A iniciativa altera o artigo 6º da Emenda Constitucional nº 45/2019, que dispõe sobre a regra de transição para a carreira de segurança pública, de forma onerosa. Segundo o Executivo, a PEC cria a regra de transição, mediante contrapartida adicional de cinco anos no exercício da atividade policial, sem o recebimento do abono de permanência limitado aos servidores que ingressaram no serviço público entre a Emenda Constitucional Federal 41/2003 e a Emenda Constitucional 45/2019.

“É um reconhecimento aos profissionais, em especial aqueles que entraram no serviço público depois de 2003. Ainda temos alguns ajustes depois da reforma da previdência, e esse é um reconhecimento a um direito histórico”, afirmou o governador do Paraná, Carlos Massa Ratinho Junior.

Para Guto Silva, chefe da Casa Civil, a PEC é resultado de cálculos atuariais que envolveram a Paranaprevidência, a Secretaria de Segurança Pública, a Procuradoria-Geral do Estado, os deputados estaduais e os sindicatos das classes. “Estamos reunidos há bastante tempo em torno dessa mudança. É um pleito para modernizar a legislação e para valorizar as carreiras. Avançamos com as terceirizações e a modernização das carreiras de quem está na linha de frente da segurança”, explicou.

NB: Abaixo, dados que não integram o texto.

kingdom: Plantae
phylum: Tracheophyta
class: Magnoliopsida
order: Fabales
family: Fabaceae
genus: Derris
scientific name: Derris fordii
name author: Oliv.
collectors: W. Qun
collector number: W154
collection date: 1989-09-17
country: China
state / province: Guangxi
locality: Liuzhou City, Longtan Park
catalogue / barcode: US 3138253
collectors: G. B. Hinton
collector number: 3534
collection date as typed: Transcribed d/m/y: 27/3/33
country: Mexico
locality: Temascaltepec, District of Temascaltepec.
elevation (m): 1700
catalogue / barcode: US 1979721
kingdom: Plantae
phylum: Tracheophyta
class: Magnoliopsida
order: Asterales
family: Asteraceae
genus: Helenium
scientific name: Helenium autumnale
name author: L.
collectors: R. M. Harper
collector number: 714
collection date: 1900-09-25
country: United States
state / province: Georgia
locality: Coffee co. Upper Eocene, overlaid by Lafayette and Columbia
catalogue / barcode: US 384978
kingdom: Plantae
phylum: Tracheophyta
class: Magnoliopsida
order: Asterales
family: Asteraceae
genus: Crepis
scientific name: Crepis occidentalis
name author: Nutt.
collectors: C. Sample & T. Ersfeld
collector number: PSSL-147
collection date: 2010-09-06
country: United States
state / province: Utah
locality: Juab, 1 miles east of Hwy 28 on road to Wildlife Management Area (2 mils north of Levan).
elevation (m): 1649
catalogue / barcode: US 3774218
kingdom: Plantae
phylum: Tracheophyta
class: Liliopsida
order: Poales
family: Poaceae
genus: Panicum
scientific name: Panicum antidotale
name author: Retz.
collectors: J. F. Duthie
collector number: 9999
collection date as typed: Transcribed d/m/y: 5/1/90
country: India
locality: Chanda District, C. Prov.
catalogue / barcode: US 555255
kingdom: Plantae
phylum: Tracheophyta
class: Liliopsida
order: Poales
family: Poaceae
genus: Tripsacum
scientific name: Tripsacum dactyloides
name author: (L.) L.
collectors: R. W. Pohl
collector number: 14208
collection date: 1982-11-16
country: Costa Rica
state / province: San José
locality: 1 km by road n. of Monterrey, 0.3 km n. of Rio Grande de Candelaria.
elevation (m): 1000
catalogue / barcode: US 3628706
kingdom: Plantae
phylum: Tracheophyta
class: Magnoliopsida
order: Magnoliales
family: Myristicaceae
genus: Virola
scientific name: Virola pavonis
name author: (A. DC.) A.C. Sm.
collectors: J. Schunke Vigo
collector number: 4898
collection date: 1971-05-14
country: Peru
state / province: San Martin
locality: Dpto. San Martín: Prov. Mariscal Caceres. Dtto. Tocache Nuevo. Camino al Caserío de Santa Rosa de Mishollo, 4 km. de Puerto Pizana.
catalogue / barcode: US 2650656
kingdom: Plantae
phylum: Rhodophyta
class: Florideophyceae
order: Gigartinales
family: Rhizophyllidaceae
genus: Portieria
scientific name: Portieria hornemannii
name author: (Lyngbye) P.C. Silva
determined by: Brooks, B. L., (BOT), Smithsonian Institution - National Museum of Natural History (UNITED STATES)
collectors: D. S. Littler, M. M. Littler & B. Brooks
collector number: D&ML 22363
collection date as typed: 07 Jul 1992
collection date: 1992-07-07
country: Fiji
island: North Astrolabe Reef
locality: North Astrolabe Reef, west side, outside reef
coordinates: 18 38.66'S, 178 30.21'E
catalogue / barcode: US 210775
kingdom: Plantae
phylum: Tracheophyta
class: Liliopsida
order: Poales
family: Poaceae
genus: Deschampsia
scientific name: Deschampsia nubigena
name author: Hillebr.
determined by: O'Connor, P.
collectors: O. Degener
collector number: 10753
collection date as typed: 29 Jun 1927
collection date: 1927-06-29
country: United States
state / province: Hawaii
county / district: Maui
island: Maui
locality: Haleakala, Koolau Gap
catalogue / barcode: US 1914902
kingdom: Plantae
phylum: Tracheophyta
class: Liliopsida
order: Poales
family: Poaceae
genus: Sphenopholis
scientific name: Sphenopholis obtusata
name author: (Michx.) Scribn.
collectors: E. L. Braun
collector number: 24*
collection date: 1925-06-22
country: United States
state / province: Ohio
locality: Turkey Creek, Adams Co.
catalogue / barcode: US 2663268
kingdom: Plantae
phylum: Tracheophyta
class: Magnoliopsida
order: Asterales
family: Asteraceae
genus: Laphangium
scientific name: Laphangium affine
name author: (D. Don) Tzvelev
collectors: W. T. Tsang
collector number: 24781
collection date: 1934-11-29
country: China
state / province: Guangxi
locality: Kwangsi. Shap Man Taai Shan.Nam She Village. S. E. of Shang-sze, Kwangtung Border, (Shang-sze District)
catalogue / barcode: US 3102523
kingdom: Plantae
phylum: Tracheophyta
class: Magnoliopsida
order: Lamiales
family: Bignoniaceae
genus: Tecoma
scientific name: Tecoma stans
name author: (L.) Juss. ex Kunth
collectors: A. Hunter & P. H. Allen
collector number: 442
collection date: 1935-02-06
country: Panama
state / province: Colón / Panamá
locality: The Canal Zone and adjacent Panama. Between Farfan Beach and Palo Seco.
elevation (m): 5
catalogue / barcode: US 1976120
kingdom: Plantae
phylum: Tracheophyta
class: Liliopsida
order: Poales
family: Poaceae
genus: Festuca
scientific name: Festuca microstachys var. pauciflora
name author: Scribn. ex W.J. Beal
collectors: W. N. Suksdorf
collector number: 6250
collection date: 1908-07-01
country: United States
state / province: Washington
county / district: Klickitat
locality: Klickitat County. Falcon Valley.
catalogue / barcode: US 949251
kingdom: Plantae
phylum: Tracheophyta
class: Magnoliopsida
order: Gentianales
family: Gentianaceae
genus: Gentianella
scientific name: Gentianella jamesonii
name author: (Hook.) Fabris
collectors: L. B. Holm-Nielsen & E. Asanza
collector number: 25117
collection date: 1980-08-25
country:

Ainda de acordo com o Governo do Estado, os servidores que não quiserem cumprir cinco anos a mais na carreira deverão, no momento em que completarem os 25 ou 30 anos de serviço, dependendo do gênero, fazer a opção pela aposentadoria sem paridade e integralidade. Dessa maneira, o cálculo do benefício utilizará a média aritmética simples das remunerações.

Tramitação

Após a autuação da Proposta de Emenda à Constituição, ela segue para a análise da Comissão de Constituição e Justiça (CCJ) que se pronunciará sobre a admissibilidade da proposta, no prazo de cinco sessões ordinárias.

Após a aprovação na CCJ, o presidente da Assembleia Legislativa, deputado Ademar Traiano (PSDB), determina a publicação da PEC em Diário Oficial e na sequência será criada uma Comissão Especial, composta por cinco membros a serem indicados pelos líderes partidários conforme quociente de representação, para a análise do texto.

Após a constituição da Comissão Especial, poderão ser apresentadas emendas à proposição no prazo de três sessões ordinárias. A Comissão Especial terá prazo de dez sessões ordinárias para emitir parecer sobre o mérito e as emendas apresentadas. Recebido e publicado o parecer da Comissão, a proposta e respectivas emendas estão aptas para serem incluídas na Ordem do Dia.

A PEC passará por dois turnos de votação, sendo que é necessário o voto favorável de 33 deputados para a aprovação da proposição.